### PROVIDED INFORMATION

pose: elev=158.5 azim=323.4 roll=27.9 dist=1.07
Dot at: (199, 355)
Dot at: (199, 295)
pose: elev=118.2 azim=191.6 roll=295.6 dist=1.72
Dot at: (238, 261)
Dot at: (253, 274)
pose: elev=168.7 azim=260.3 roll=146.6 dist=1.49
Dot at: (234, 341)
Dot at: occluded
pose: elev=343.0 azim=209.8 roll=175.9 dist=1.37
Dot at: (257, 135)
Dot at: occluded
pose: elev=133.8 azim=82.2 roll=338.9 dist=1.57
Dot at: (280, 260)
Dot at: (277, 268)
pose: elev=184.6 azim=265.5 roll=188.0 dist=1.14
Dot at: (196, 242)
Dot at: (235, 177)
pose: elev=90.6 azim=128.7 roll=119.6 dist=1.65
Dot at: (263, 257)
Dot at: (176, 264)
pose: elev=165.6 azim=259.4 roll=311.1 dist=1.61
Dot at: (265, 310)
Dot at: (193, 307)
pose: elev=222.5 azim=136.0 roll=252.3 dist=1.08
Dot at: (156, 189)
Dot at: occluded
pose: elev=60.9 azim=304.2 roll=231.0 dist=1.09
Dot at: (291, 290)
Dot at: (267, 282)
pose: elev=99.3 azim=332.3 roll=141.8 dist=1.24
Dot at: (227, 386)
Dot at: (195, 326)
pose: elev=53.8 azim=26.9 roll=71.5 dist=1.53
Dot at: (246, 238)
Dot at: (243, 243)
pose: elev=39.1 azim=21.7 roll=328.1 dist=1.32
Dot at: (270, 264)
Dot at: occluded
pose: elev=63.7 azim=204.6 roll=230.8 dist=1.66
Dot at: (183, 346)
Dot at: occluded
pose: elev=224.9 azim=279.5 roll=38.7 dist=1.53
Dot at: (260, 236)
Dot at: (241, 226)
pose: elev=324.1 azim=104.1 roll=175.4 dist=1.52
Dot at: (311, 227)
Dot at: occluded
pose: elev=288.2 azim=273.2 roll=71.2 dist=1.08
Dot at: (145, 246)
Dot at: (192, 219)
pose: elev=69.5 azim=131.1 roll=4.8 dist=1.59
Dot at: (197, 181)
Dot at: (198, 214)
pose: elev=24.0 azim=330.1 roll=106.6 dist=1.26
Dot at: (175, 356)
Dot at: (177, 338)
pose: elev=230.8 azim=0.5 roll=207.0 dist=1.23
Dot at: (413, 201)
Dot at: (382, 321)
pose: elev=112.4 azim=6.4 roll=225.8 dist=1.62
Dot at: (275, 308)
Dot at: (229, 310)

### WHAT IS EXPECTED
Turn the whole listing above into a numbered list, leaving out any blank lines.

### RESPONSE
1. pose: elev=158.5 azim=323.4 roll=27.9 dist=1.07
2. Dot at: (199, 355)
3. Dot at: (199, 295)
4. pose: elev=118.2 azim=191.6 roll=295.6 dist=1.72
5. Dot at: (238, 261)
6. Dot at: (253, 274)
7. pose: elev=168.7 azim=260.3 roll=146.6 dist=1.49
8. Dot at: (234, 341)
9. Dot at: occluded
10. pose: elev=343.0 azim=209.8 roll=175.9 dist=1.37
11. Dot at: (257, 135)
12. Dot at: occluded
13. pose: elev=133.8 azim=82.2 roll=338.9 dist=1.57
14. Dot at: (280, 260)
15. Dot at: (277, 268)
16. pose: elev=184.6 azim=265.5 roll=188.0 dist=1.14
17. Dot at: (196, 242)
18. Dot at: (235, 177)
19. pose: elev=90.6 azim=128.7 roll=119.6 dist=1.65
20. Dot at: (263, 257)
21. Dot at: (176, 264)
22. pose: elev=165.6 azim=259.4 roll=311.1 dist=1.61
23. Dot at: (265, 310)
24. Dot at: (193, 307)
25. pose: elev=222.5 azim=136.0 roll=252.3 dist=1.08
26. Dot at: (156, 189)
27. Dot at: occluded
28. pose: elev=60.9 azim=304.2 roll=231.0 dist=1.09
29. Dot at: (291, 290)
30. Dot at: (267, 282)
31. pose: elev=99.3 azim=332.3 roll=141.8 dist=1.24
32. Dot at: (227, 386)
33. Dot at: (195, 326)
34. pose: elev=53.8 azim=26.9 roll=71.5 dist=1.53
35. Dot at: (246, 238)
36. Dot at: (243, 243)
37. pose: elev=39.1 azim=21.7 roll=328.1 dist=1.32
38. Dot at: (270, 264)
39. Dot at: occluded
40. pose: elev=63.7 azim=204.6 roll=230.8 dist=1.66
41. Dot at: (183, 346)
42. Dot at: occluded
43. pose: elev=224.9 azim=279.5 roll=38.7 dist=1.53
44. Dot at: (260, 236)
45. Dot at: (241, 226)
46. pose: elev=324.1 azim=104.1 roll=175.4 dist=1.52
47. Dot at: (311, 227)
48. Dot at: occluded
49. pose: elev=288.2 azim=273.2 roll=71.2 dist=1.08
50. Dot at: (145, 246)
51. Dot at: (192, 219)
52. pose: elev=69.5 azim=131.1 roll=4.8 dist=1.59
53. Dot at: (197, 181)
54. Dot at: (198, 214)
55. pose: elev=24.0 azim=330.1 roll=106.6 dist=1.26
56. Dot at: (175, 356)
57. Dot at: (177, 338)
58. pose: elev=230.8 azim=0.5 roll=207.0 dist=1.23
59. Dot at: (413, 201)
60. Dot at: (382, 321)
61. pose: elev=112.4 azim=6.4 roll=225.8 dist=1.62
62. Dot at: (275, 308)
63. Dot at: (229, 310)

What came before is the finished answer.